A silencing hand cut Eileen off again. “We know how to kill witches, too.”
Eileen swallowed for what must have been the fifth time in the past 60 seconds.
“You haven’t a single clue what you’re doing. You can pretend to play potions like a child, or you can grow up, Eileen. Realize who you’re becoming. You want to be the wagon I shot last year? Pathetic old witch desperate for even one more minute on her miserable life before she got sent into the hellfire she knew she was destined for.” Something crossed Lillian’s face, a look laced with haunting glee. “Oh no, I didn’t shoot her. Your bullet hit first, didn’t it? And it was you she had by the throat. Oh, she was so excited to have her hands on someone with so much life left in them. Must’ve lost all of hers somewhere between the charms and curses.”

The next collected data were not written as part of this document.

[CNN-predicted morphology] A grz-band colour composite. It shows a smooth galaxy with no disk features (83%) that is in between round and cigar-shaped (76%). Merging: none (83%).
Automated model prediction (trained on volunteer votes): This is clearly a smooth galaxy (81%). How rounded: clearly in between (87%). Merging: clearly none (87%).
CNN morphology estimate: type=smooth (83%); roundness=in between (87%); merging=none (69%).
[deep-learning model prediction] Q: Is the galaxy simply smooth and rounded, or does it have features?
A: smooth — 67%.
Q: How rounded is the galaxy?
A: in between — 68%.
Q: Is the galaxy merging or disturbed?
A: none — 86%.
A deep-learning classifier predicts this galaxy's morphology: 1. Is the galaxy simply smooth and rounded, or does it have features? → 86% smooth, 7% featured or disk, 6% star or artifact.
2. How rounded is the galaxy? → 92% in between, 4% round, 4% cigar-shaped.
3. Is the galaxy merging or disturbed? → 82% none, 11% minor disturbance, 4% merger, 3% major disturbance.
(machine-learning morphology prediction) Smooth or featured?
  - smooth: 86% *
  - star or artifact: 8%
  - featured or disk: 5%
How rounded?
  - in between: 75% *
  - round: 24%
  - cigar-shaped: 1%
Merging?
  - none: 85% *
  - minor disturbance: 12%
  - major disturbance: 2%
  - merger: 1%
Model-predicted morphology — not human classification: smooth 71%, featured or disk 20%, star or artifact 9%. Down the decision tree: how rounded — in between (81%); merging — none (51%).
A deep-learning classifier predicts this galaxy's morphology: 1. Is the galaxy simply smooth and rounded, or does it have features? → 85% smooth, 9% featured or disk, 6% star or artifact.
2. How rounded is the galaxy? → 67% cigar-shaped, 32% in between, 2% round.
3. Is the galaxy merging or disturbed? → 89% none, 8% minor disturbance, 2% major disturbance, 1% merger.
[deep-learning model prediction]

Eileen wanted to just scurry out of that room, escape the biting words rolling off Lillian’s lips. Lillian had stopped trying to sign her words halfway through, but Eileen caught enough to know the punches of words she was blowing.
“Clean this up, and bring that book out, I want to actually see you burn it this time.” With one last deriding look, Lillian turned towards and out the door. She was always terse with her scoldings, precise with her wording. It takes a hundred muscles for a mouth to push a word out. Eileen could see this effort; she knew a threat when she saw one. She got moving.